(Items from a dataset)
----------

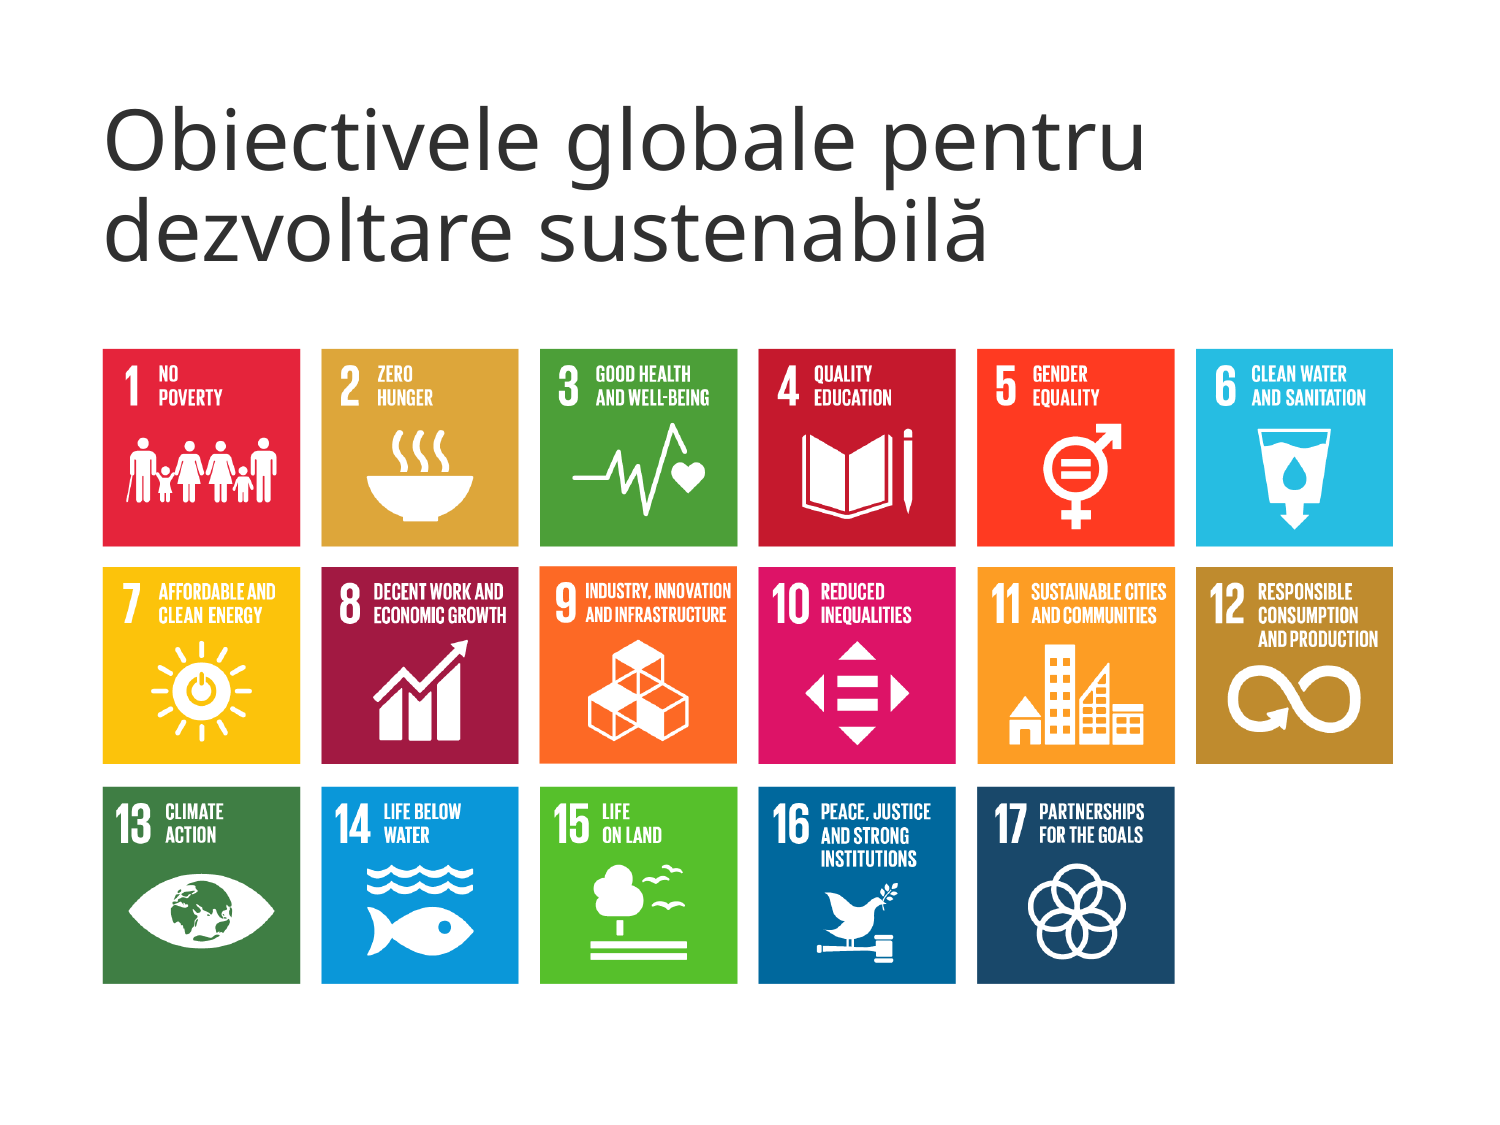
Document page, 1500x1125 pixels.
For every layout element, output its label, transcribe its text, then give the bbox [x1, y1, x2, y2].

list Obiectivele globale pentru dezvoltare sustenabilă [87, 32, 1271, 310]
picture [0, 310, 1500, 1093]
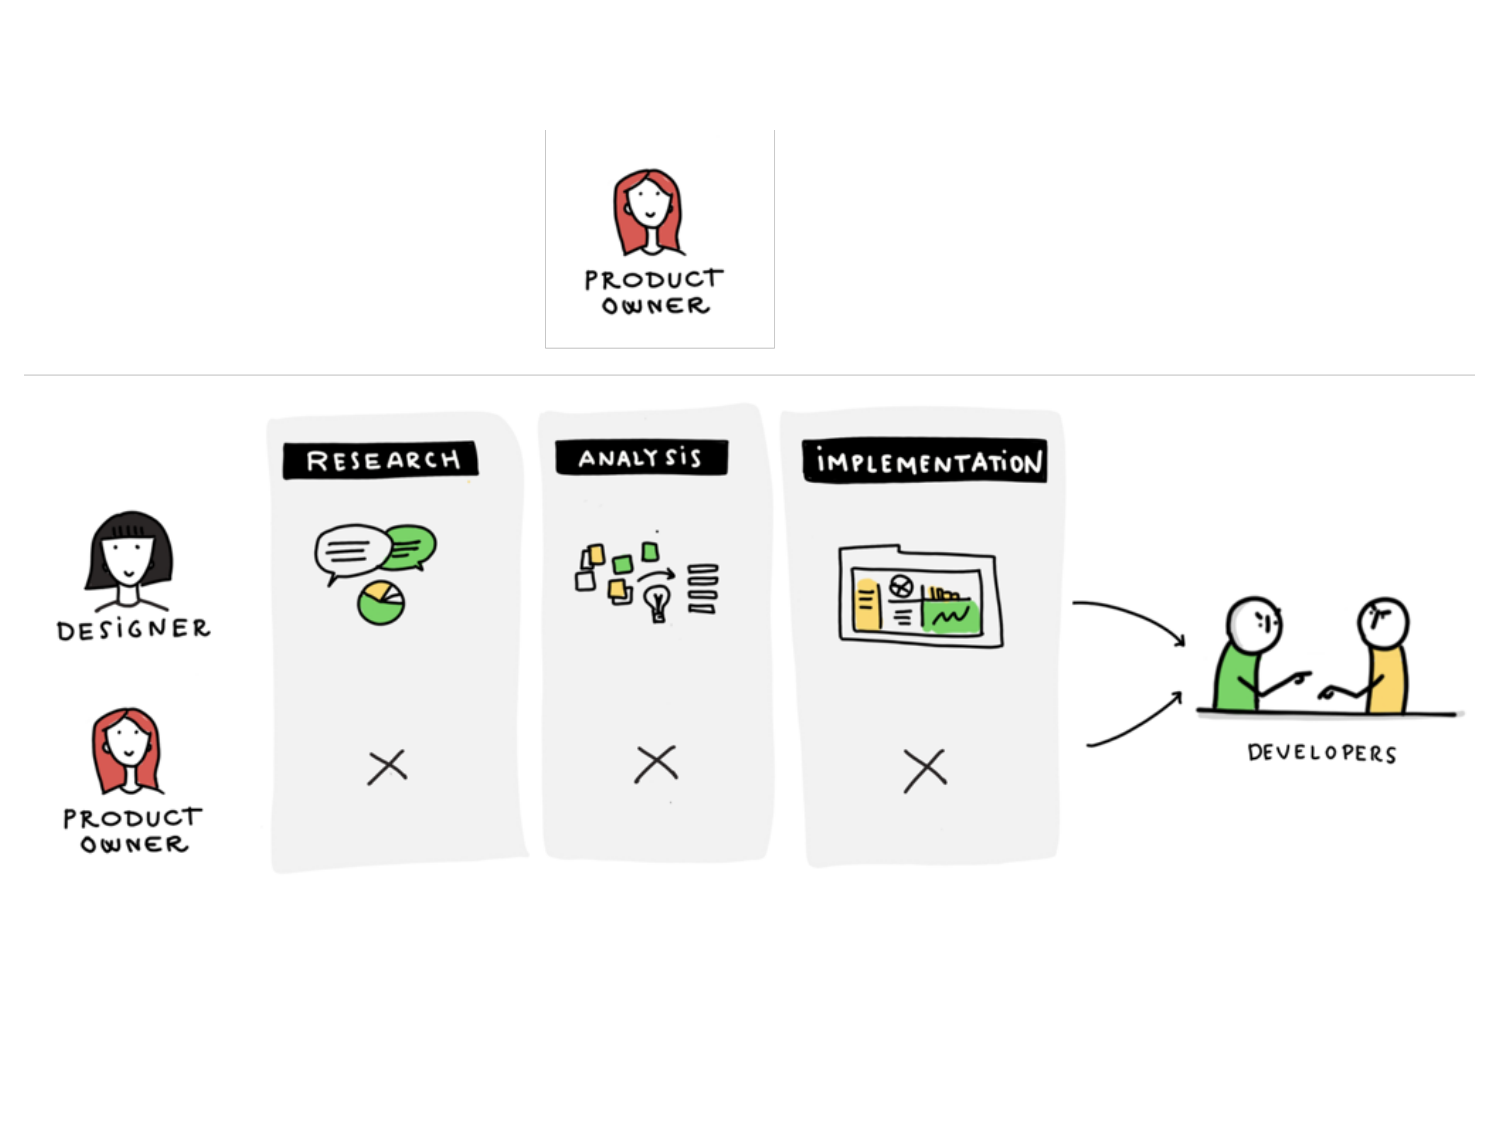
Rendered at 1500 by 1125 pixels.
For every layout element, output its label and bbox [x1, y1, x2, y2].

picture [24, 130, 1476, 888]
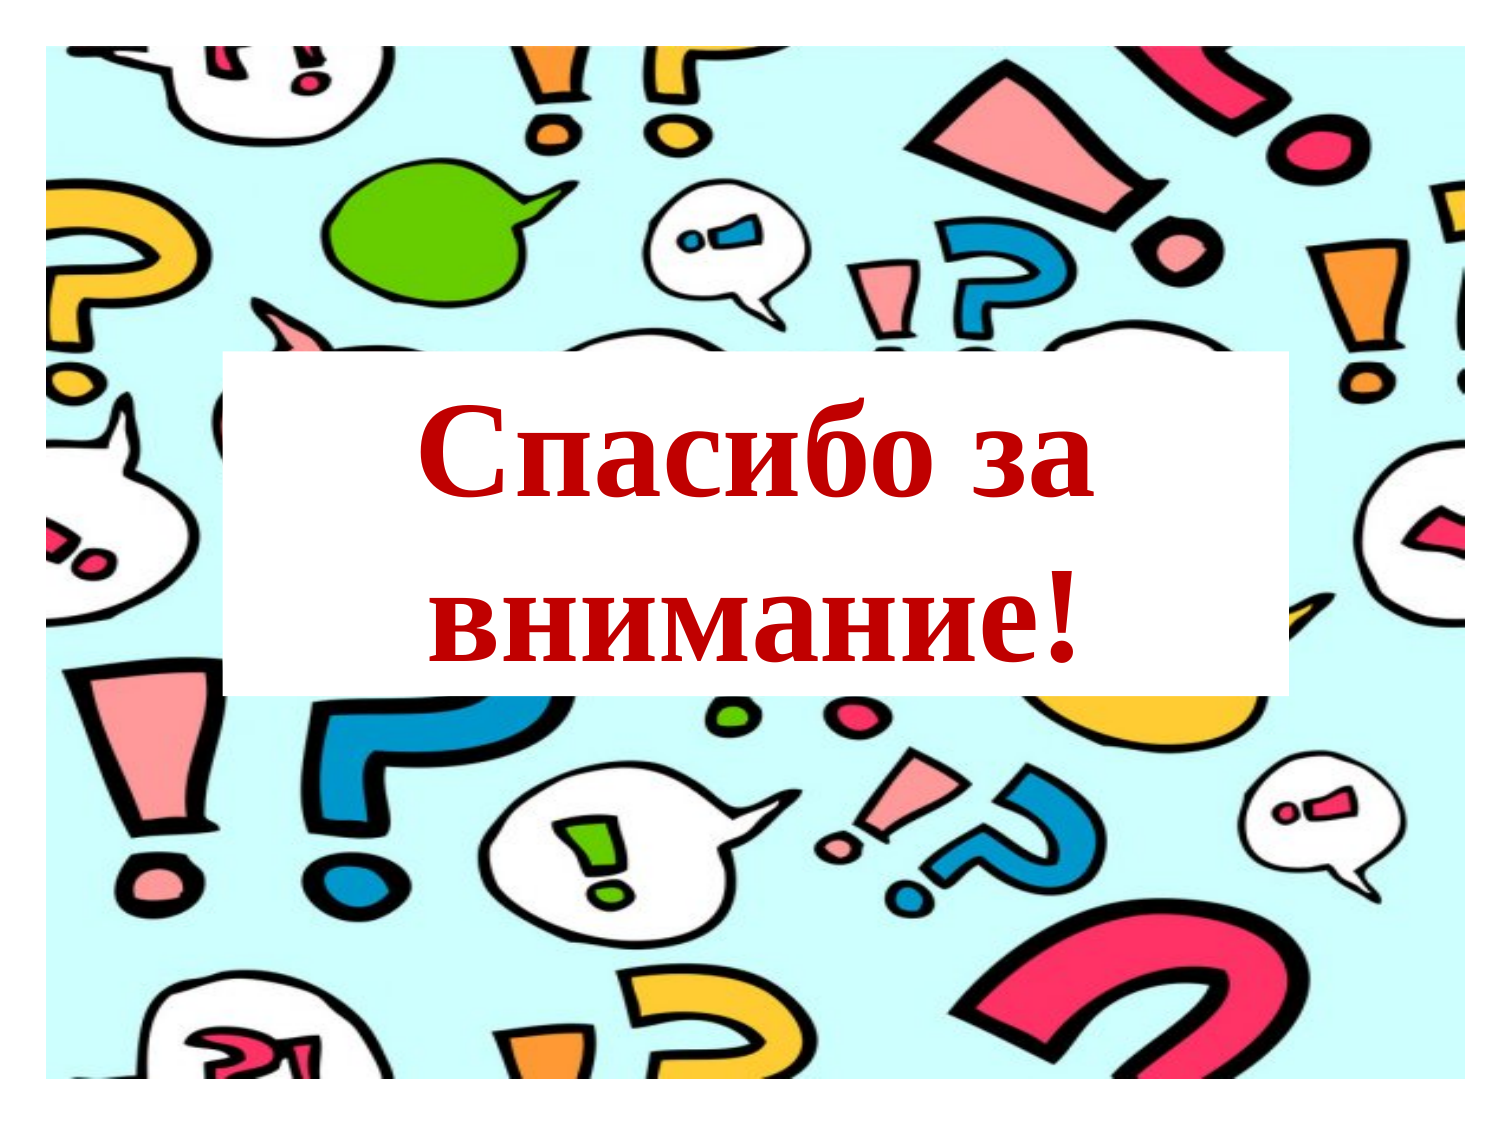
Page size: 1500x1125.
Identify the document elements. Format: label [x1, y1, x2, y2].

picture [46, 46, 1466, 1079]
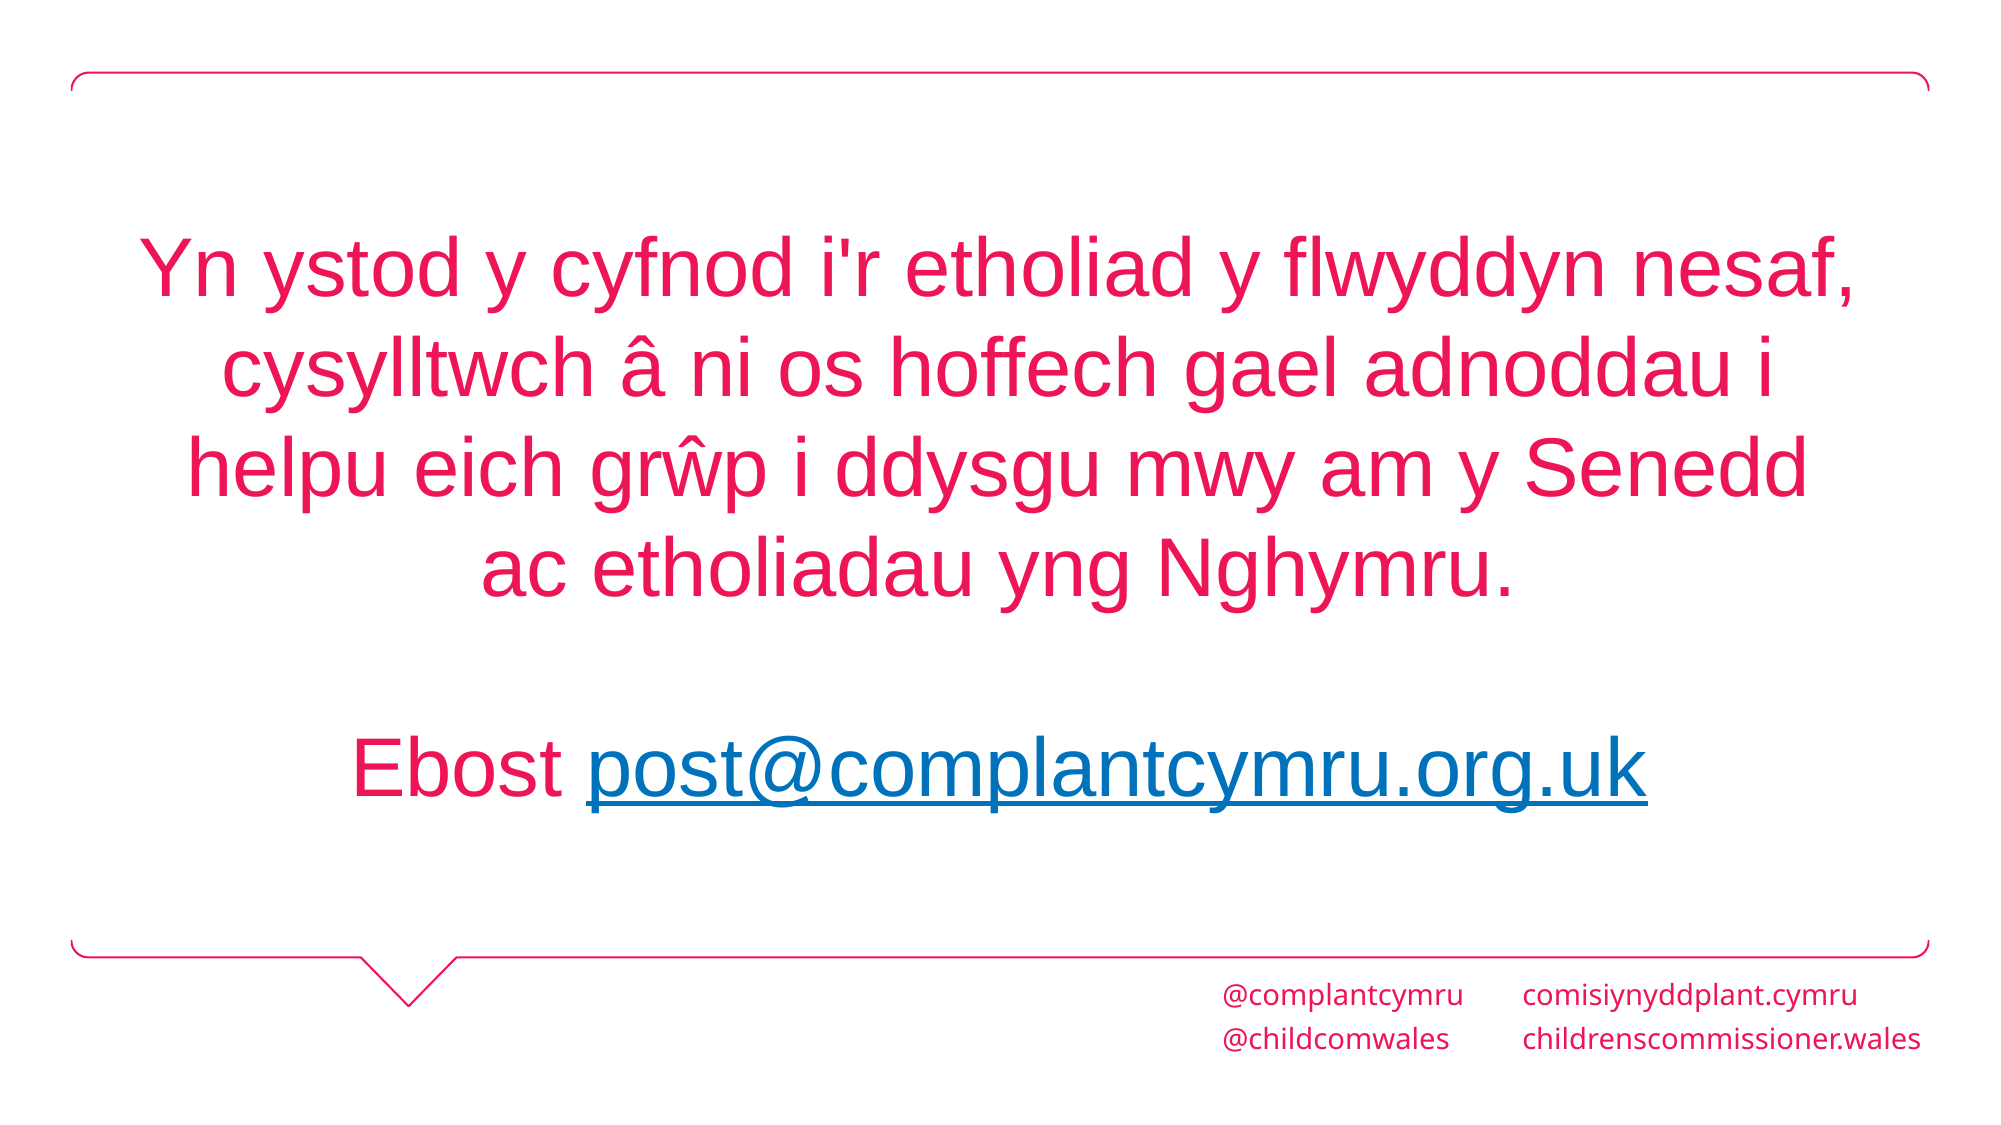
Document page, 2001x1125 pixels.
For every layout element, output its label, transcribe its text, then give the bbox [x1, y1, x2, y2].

text_box Yn ystod y cyfnod i'r etholiad y flwyddyn nesaf, cysylltwch â ni os hoffech gael adnoddau i helpu eich grŵp i ddysgu mwy am y Senedd ac etholiadau yng Nghymru. Ebost post@complantcymru.org.uk [122, 205, 1875, 821]
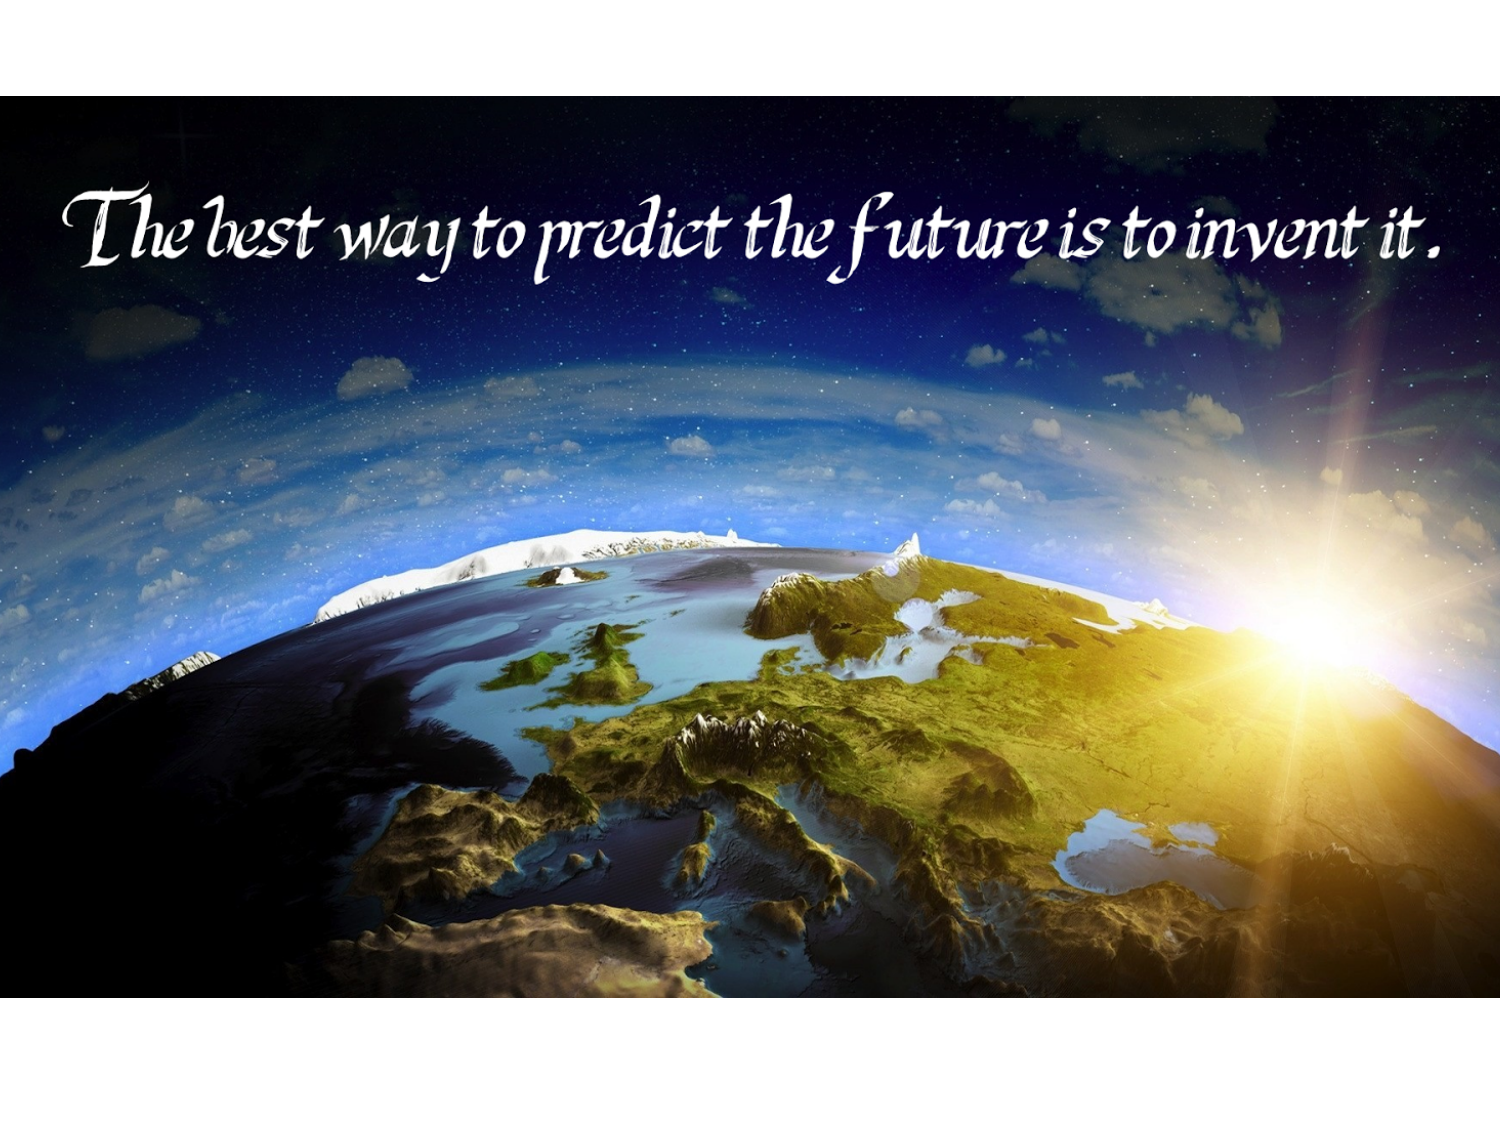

----------

= Task to complete =
Make an exact copy of only those lines that run from the line with "Rendered at 1500 by 1125 pixels." through the end of the records, excluding pictures.

= The completed task =
Rendered at 1500 by 1125 pixels.
For every layout element, output its label and bbox [x1, y1, x2, y2].

picture [24, 130, 1476, 888]
Page size: 1500x1125.
Identify the document elements. Format: label [x1, y1, x2, y2].

picture [46, 46, 1466, 1079]
Document page, 2001x1125 pixels.
For every layout element, output its label, transcribe its text, then give the bbox [x1, y1, x2, y2].

text_box Yn ystod y cyfnod i'r etholiad y flwyddyn nesaf, cysylltwch â ni os hoffech gael adnoddau i helpu eich grŵp i ddysgu mwy am y Senedd ac etholiadau yng Nghymru. Ebost post@complantcymru.org.uk [122, 205, 1875, 821]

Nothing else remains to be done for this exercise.